De acordo com comunicado divulgado pelo infectologista Esper Kallás, principal pesquisador do estudo, a equipe de investigadores fez análises criteriosas sobre o ocorrido e também concluiu que o evento não está relacionado à vacina em teste. "Fomentar esse descrédito gratuito a troco de quê?", questionou o presidente do Butantã sobre a interrupção dos testes. "Mesmo com posse desses dados, a Anvisa nos avisou às 20h40, marcando uma reunião para hoje de manhã e avisando sobre a suspensão do estudo. É uma decisão que causa medo e incerteza."
"Nesse estudo clínico tivemos reações adversas, eu mesmo as apresentei, foram leves. Não tivemos nenhuma reação grave. Não tivemos e continuamos a não ter. E podemos ter eventos adversos na população do estudo. É um acontecimento, mas que não tem relação direta com a vacina. São mais de 10 mil pessoas em acompanhamento e podemos ter os eventos mais diversos possíveis", afirmou.
"É impossível que haja relacionamento desse evento com a vacina", frisou Covas. "O efeito de determinado medicamento no organismo tem um tempo até que ele possa agir. A partir de um determinado período, ele não tem mais efeito. O intervalo entre a tomada da suposta vacina, que pode ser placebo, e o evento foi maior do que três semanas", reforçou Gabbardo.
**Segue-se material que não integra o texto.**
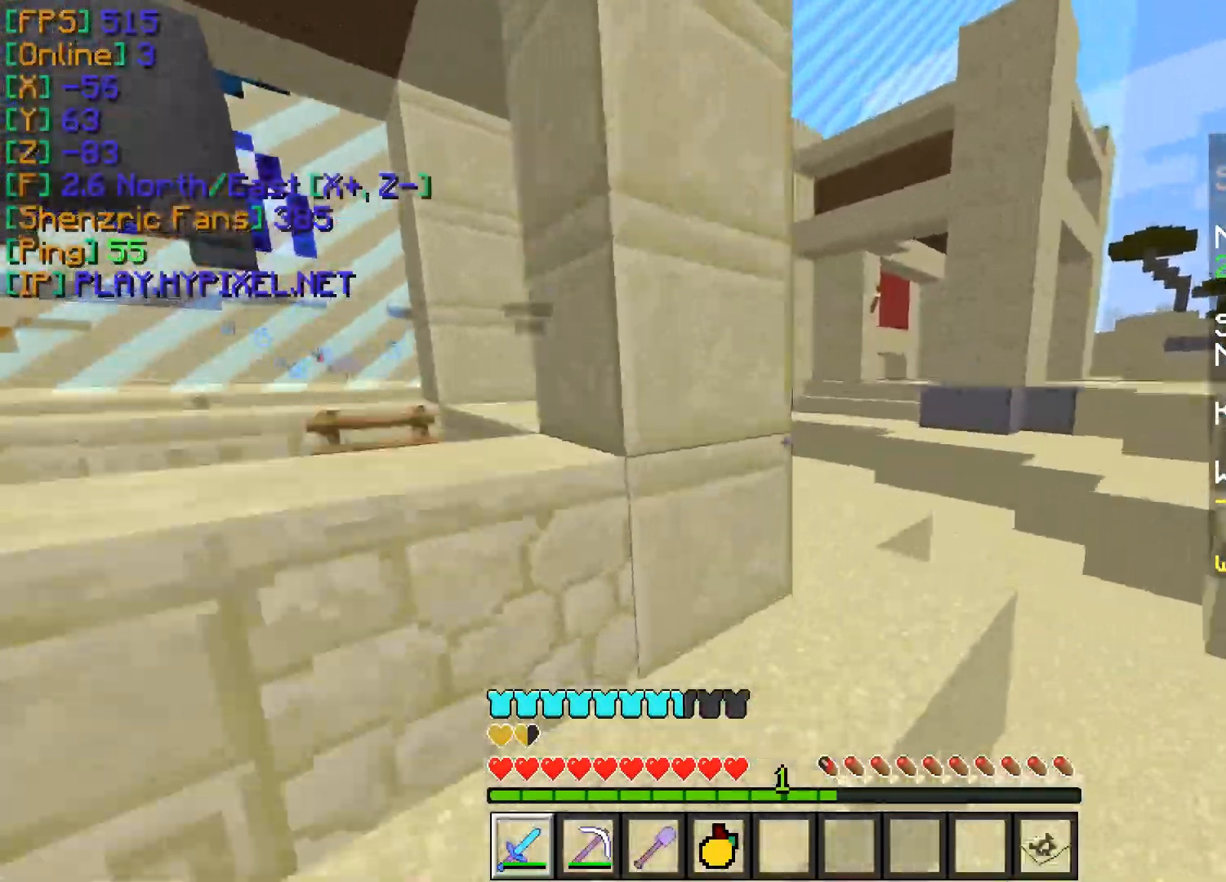
{"keys": ["d", "w"], "mouse": [], "events": []}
Após a medida da Anvisa, a Coronavac não pode mais ser aplicada em nenhum dos voluntários. A vacina, entretanto, continua sendo testada em outros países. Na Indonésia, a farmacêutica estatal Bio Farm afirmou que o imunizante seguirá na fase clínica de testes, que envolvem 1,6 mil pessoas na província de West Java.
Em comunicado divulgado nesta terça, a Sinovac diz que entrou em contato com o Butantã após descobrir sobre a suspensão dos testes pela imprensa. "O diretor do Instituto nos disse que acredita que esse evento adverso grave não tem relação com a vacina. A Sinovac vai continuar falando com o Brasil sobre o assunto. O estudo clínico no Brasil é feito de acordo com o padrão internacional de Boas Práticas Clínicas (GCP, na sigla em inglês) e estamos confiantes na segurança da vacina", afirmou.
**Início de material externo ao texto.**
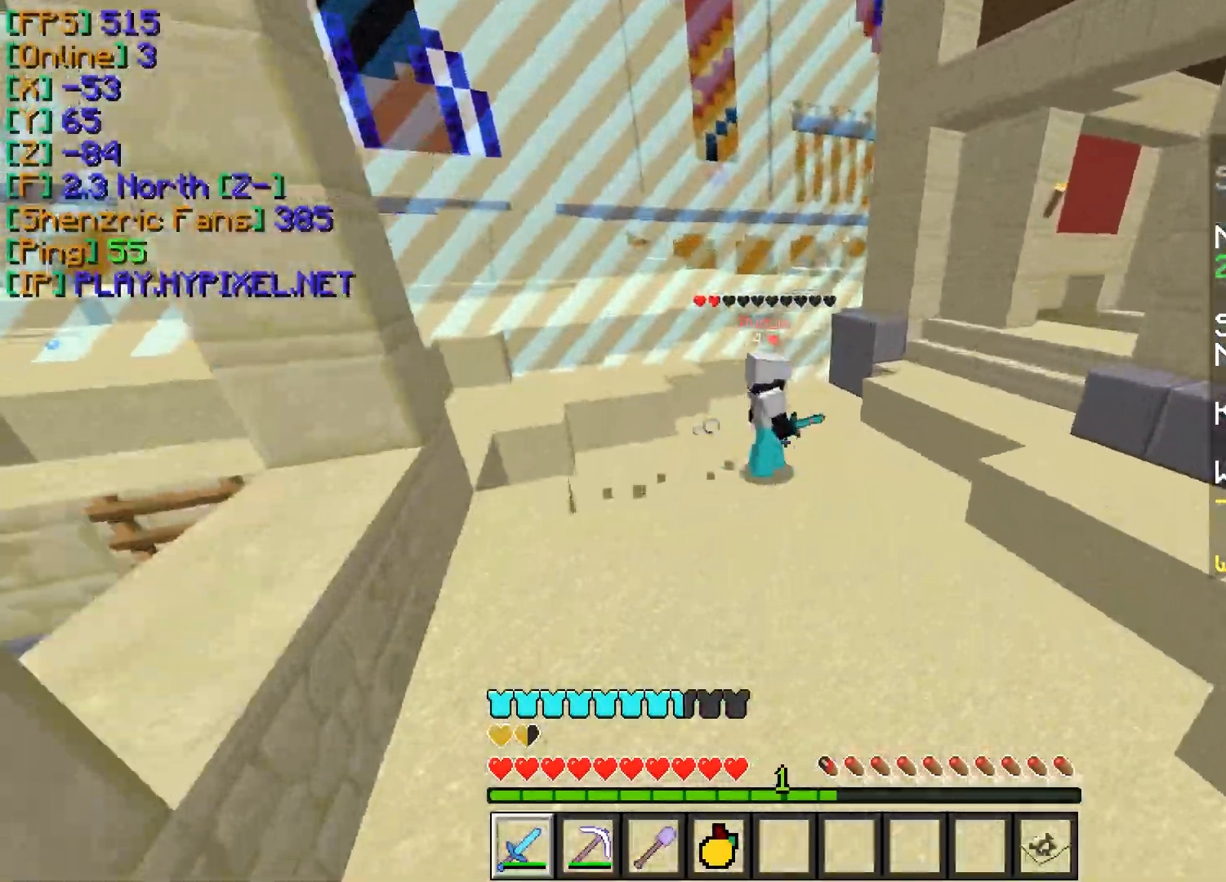
{"keys": ["d", "w"], "mouse": ["left"], "events": [[100, "mouse_left", "down"], [183, "mouse_left", "up"], [200, "d", "up"], [283, "mouse_left", "down"], [383, "mouse_left", "up"], [467, "mouse_left", "down"], [483, "d", "down"]]}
A paralisação da Coronavac no Brasil foi celebrada por Jair Bolsonaro por meio de um comentário publicado em seu perfil oficial nas redes sociais. "Morte, invalidez, anomalia. Esta é a vacina que o Dória queria obrigar a todos os paulistanos tomá-la. O Presidente disse que a vacina jamais poderia ser obrigatória. Mais uma que Jair Bolsonaro ganha", publicou. Ainda não foi confirmado se o voluntário teria recebido placebo ou o imunizante.
Desenvolvida pelo laboratório chinês Sinovac e produzida no Brasil pelo Instituto Butantã, a Coronavac já foi aplicada em mais de 10 mil voluntários pelo País. Sua suspensão foi anunciada no mesmo dia que o governador João Doria afirmou que o primeiro lote dos imunizantes chegaria a São Paulo no próximo dia 20.
Em dados divulgados no mês passado, o Butantã afirmou que a incidência de eventos adversos entre os voluntários foi de 35% ante pelo menos 70% nas outras vacinas testadas. A comparação foi feita com dados das pesquisas de outros quatro imunizantes em estudos: Moderna, Pfizer/BioNTech, Oxford/AstraZeneca e CanSino.
De acordo com especialistas, o registro de eventos adversos é comum nesta etapa de pesquisas de imunizantes, mas sempre precisam ser investigados para se determinar a origem do problema. A pesquisa da vacina da Universidade de Oxford, em parceria com a farmacêutica AstraZeneca, também teve os testes interrompidos pelo menos duas vezes por causa de efeitos adversos graves, mas os estudos foram retomados após análises de comitê independente de cientistas.